PASSAGE PROVIDED -

#####

The entrance is at the end of a sloping passageway, 65 metres long but only eight inches (20cm) wide and eight inches high. Egyptologists previously thought the passageway was only eight metres long, and that its construction had been abandoned while the pyramid was being built.
But a German scientific team, led by a robotics expert, Rudolf Gantenbrink, developed a tiny robot, equipped with a video camera, to explore the passage - and discovered that it ends in a miniature stone door with large copper handles.
The scientists will now spend some time adapting the robot to carry a fibre-optic camera that can be inserted through a tiny triangular gap at the bottom right-hand corner of the door.

#####

TO-DO LIST -
[A] According to the pyramid text, what did the robot discover at the end of the passageway?
[B] Resume the pyramid text after its final sentence and write a few more sentences.
You will not need the lines that come next.

INFORMATION SHOWN -
#####

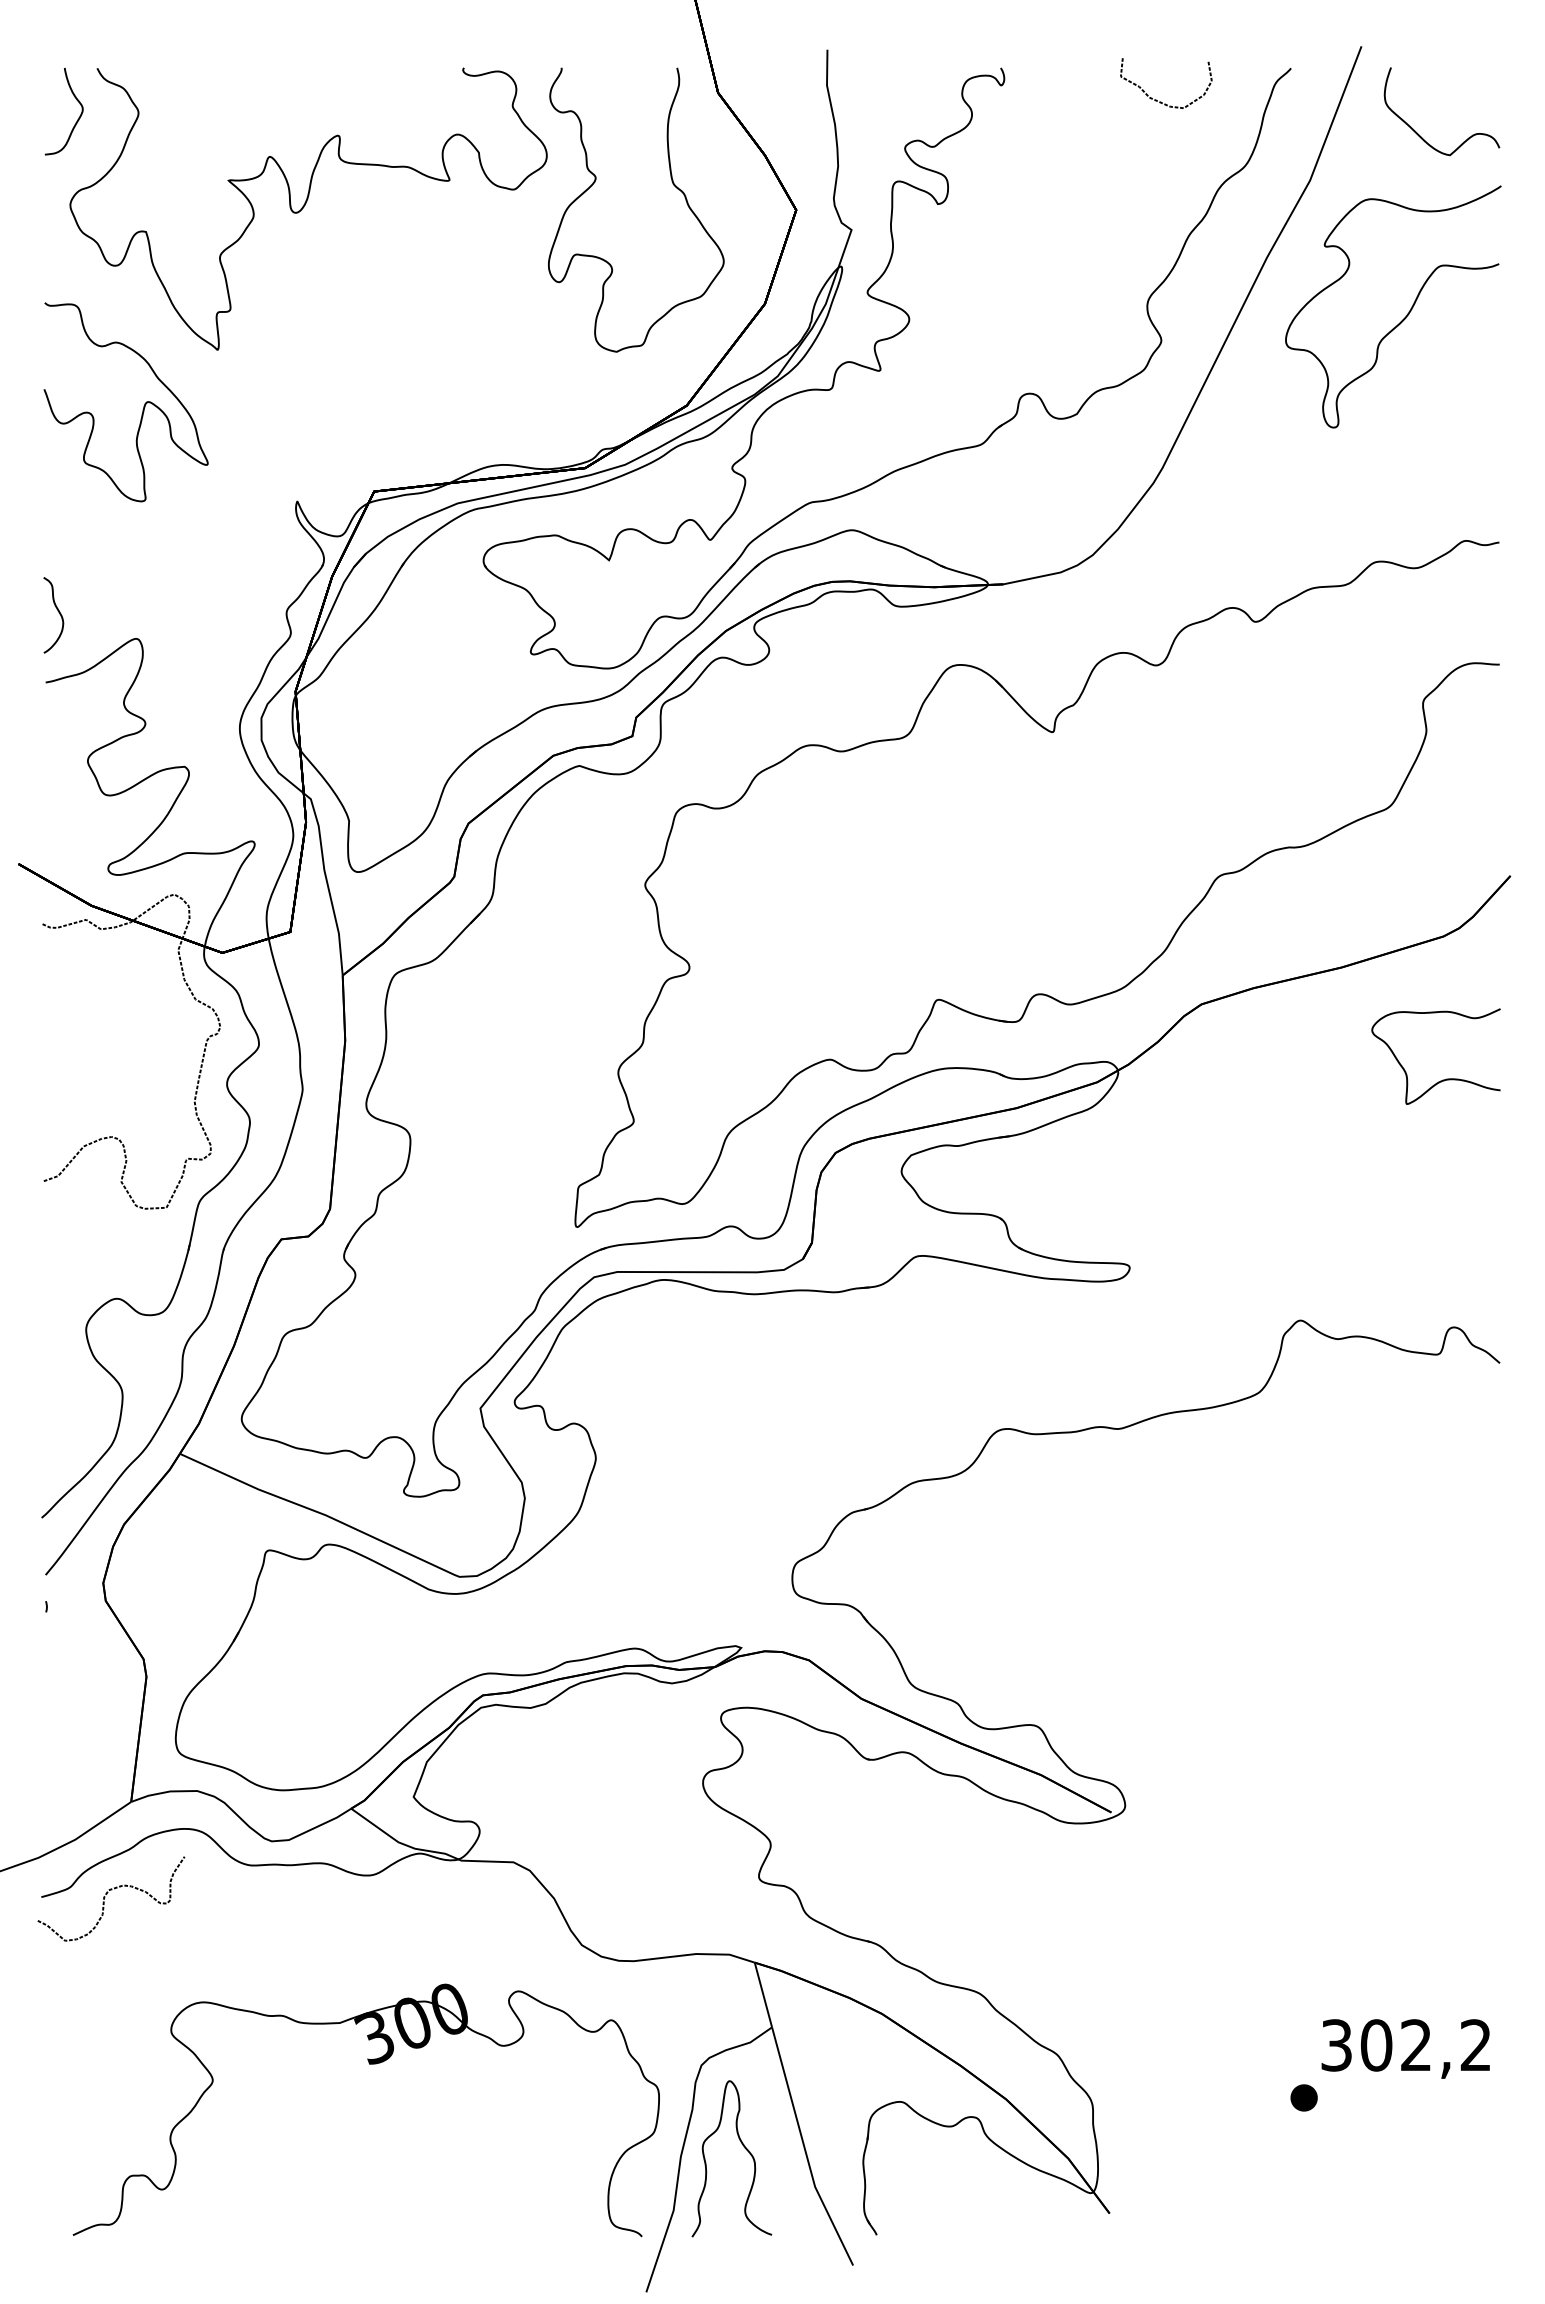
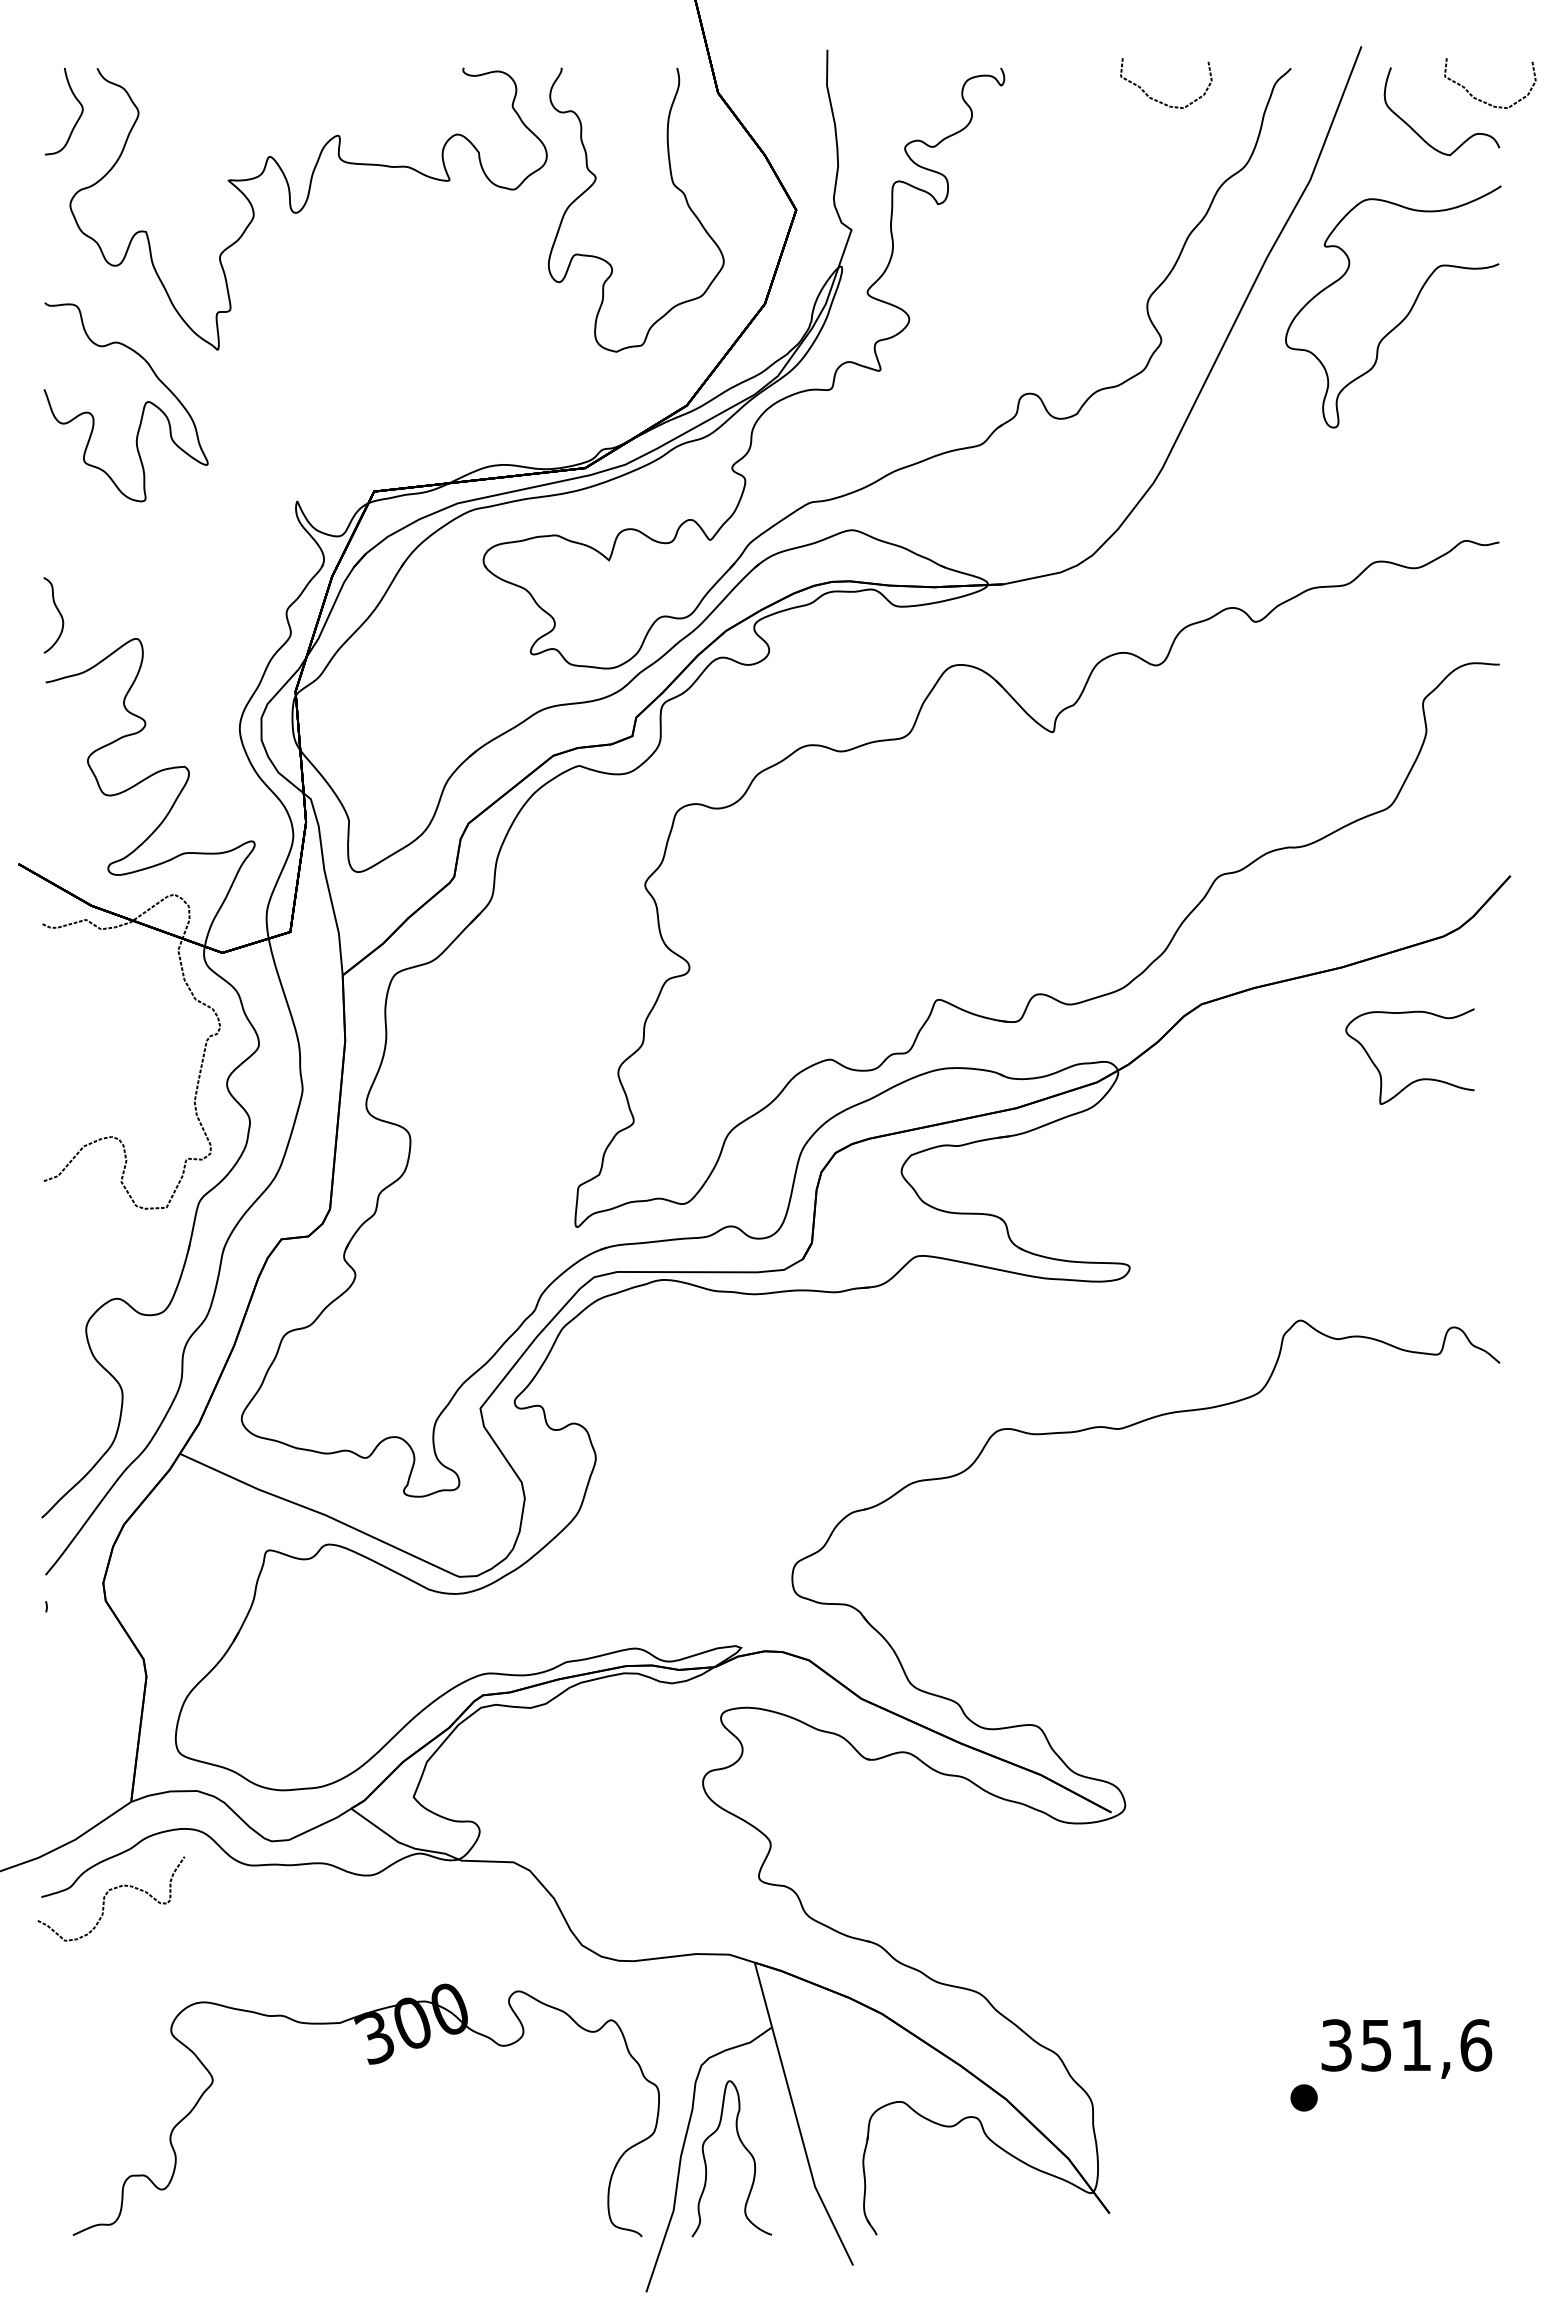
curve at (1485, 101): none -> present
curve at (1442, 1079) position: (1442, 1079) -> (1416, 1079)
text at (1426, 2045): 302,2 -> 351,6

#####

IN RESPONSE -
[A] It found that the passageway ends in a miniature stone door with large copper handles.

[B]
It is impossible for tomb robbers to have reached the chamber. If the Egyptian authorities give permission for the chamber to be breached, gaining access will involve digging through 25 metres of stone from the south side of the Great Pyramid's exterior. The narrow passageway appears to have functioned only as a 'spirit path' for the soul of the deceased pharoah.
According to the Belgian Egyptologist Robert Bauval, the passage points directly at the dog star Sirius, held by the ancient Egyptians to be the incarnation of the goddess Isis. Other small passages in the pyramid appear to point to other heavenly bodies - the belt of Orion and the star Alpha Draconis, which at the time was in the area now occupied by the Pole Star.